* [GIVEN PASSAGE]:
=== Section Start ===

Anthony Taylor didn’t start working for justice last month, when Minneapolis exploded in response to the murder of George Floyd. Sure, he, his wife, his 15-year-old son and 10-year-old daughter were fixtures at protests throughout the following weeks, but the business consultant, youth educator-activist, and Parks and Open Space Commissioner for the Twin Cities’ Metropolitan Council has pursued justice for years in a less expected context: the great outdoors.
Taylor, 61, first learned outdoor mentorship as a counselor at a Boys & Girls Clubs overnight camp his parents sent him to each summer to counterbalance a largely urban upbringing in Milwaukee. Today, Taylor is an avid mountain biker, paddler, fisherman, snowboarder and cross-country skier, as well as an accomplished cyclist who helped found the Major Taylor Bicycling Club of Minnesota and serves on the League of American Bicyclists’ Equity Advisory Board as well as the board of the National Brotherhood of Skiers.
In Minneapolis, Taylor advocates and develops programming that delivers the city’s world-class outdoor opportunities to underserved youth. He is the co-founder of Cool Meets Cause, an outreach program that teaches girls from North Minneapolis to snowboard in one of the country’s largest urban parks, Theodore Wirth. The park’s trails and programs are managed by the Loppet Foundation, where Taylor served as the Adventure Director.
Taylor has experienced first-hand the power of outdoor sports as a tool for youth development; he’s also experienced first-hand the institutional racism that is found in outdoor communities as much as anywhere else in the U.S. He has a clear-eyed view of how segregation designed to “control Black bodies in public spaces” persists in a legacy of disparity between who has access to the outdoors, and who may reap its benefits free from the fear that pervades much of the Black, Indigenous, and people of color (BIPOC) experience in our country today.

=== Section End ===

* [PROVIDED RECORDS]:
=== Section Start ===

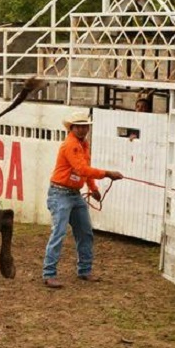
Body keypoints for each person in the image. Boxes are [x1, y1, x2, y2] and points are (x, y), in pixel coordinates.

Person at [42, 112, 124, 288]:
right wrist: (107, 174)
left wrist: (93, 188)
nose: (82, 129)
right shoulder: (71, 145)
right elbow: (81, 169)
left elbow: (83, 169)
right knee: (60, 233)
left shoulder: (82, 144)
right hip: (61, 193)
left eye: (84, 126)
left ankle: (84, 270)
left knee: (84, 232)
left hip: (70, 193)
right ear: (72, 128)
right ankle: (49, 274)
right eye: (79, 126)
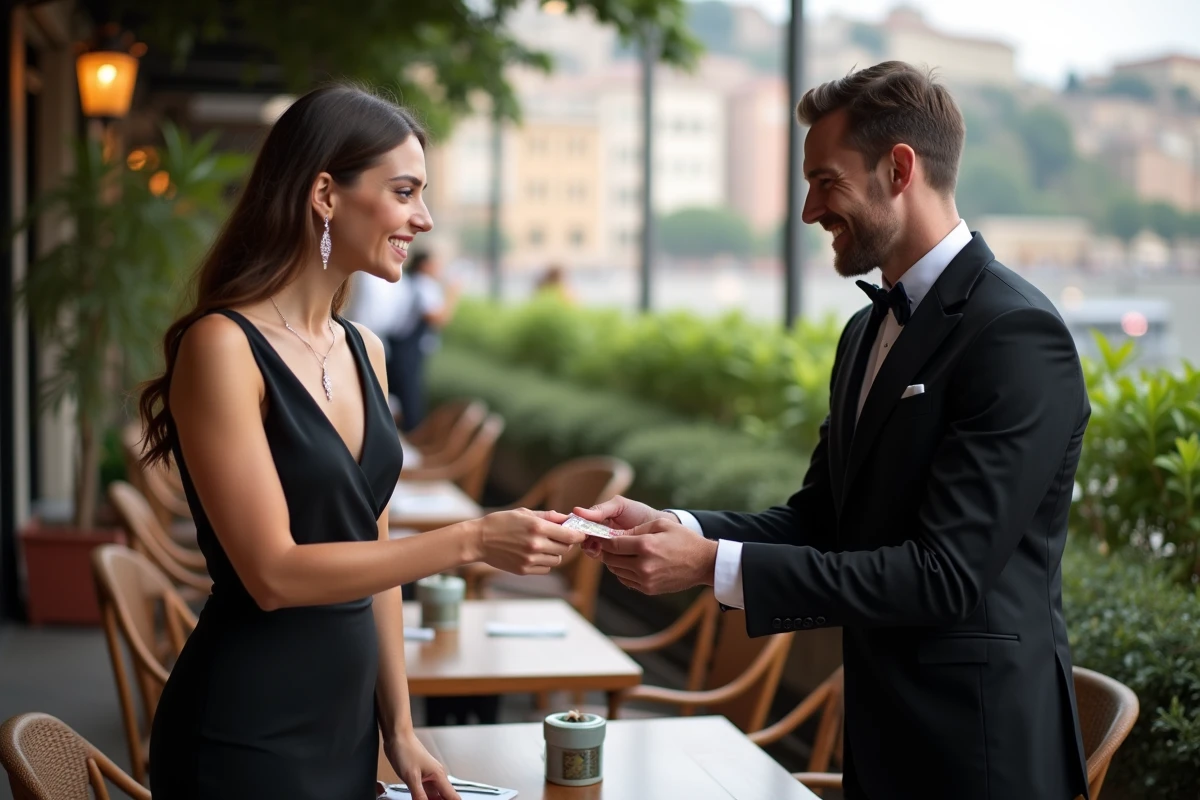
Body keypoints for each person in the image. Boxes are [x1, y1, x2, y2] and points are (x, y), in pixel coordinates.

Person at [574, 62, 1090, 800]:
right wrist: (675, 526)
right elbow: (820, 520)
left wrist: (711, 565)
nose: (811, 211)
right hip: (881, 744)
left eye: (826, 181)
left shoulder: (1016, 332)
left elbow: (943, 577)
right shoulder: (862, 332)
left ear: (900, 168)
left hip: (979, 758)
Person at [136, 84, 586, 800]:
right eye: (404, 191)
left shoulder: (364, 349)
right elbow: (273, 574)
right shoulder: (223, 347)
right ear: (325, 193)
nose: (425, 218)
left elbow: (377, 558)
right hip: (245, 732)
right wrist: (468, 540)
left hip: (347, 729)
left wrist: (400, 730)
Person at [384, 251, 457, 432]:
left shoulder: (410, 282)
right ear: (424, 265)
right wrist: (453, 295)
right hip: (407, 352)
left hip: (401, 349)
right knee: (409, 402)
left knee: (398, 399)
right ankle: (408, 446)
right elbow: (437, 318)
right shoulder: (424, 284)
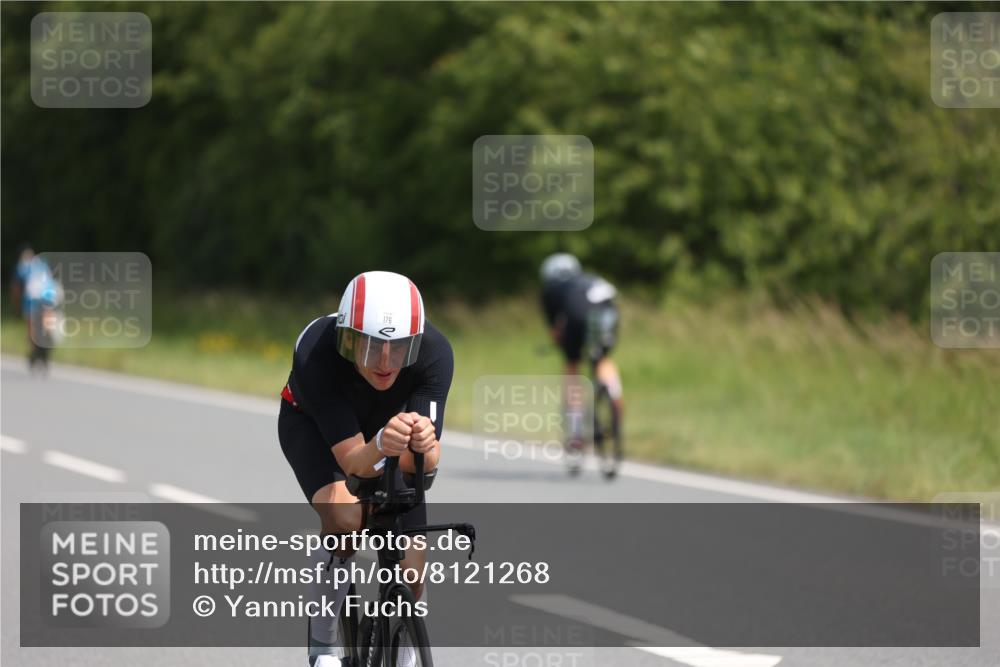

=== Section End ===

* [PROBLEMS TO SOLVE]:
1/ In the passage about Anthony Taylor, which park is Cool Meets Cause in, where it teaches girls from North Minneapolis to snowboard?
2/ Continue the passage about Anthony Taylor from its final sentence.
You won't need the lines above.

* [RESPONSES FOR EACH TASK]:
1/ Theodore Wirth, one of the country's largest urban parks.

2/
An engineer by training, Taylor approaches the twin challenges of racial justice and equal access to the outdoors as a series of inputs leading to outcomes. Sometimes those outcomes are etched into the collective consciousness, like when a Black man suspected of a petty crime is killed in broad daylight by unchecked police brutality. Sometimes, the outcomes are more insidious, like when he and his daughter returned to their campsite to find a noose hanging over the tent. Progress is found in identifying and fixing the inputs that lead to such oppressive outcomes.
With the protest movement that was born on the streets of Minneapolis settling into a steady demand for change across the nation, we caught up with Taylor to learn how this moment is impacting the work he began years ago.
MEN’S JOURNAL: How has access to the outdoors informed your experience as a Black man in America?
ANTHONY TAYLOR: We grew up in Milwaukee, but my mother sent us South every summer until we were 11, to be with my grandmother in Mississippi. We had chickens, a pecan tree in the backyard and a fresh garden, and she grew hogs every year. Those people were connected to the earth. And it was an active strategy; when you live like we did in the urban environment, there was a sense of concern for safety—that was real—so they also sent us to camps.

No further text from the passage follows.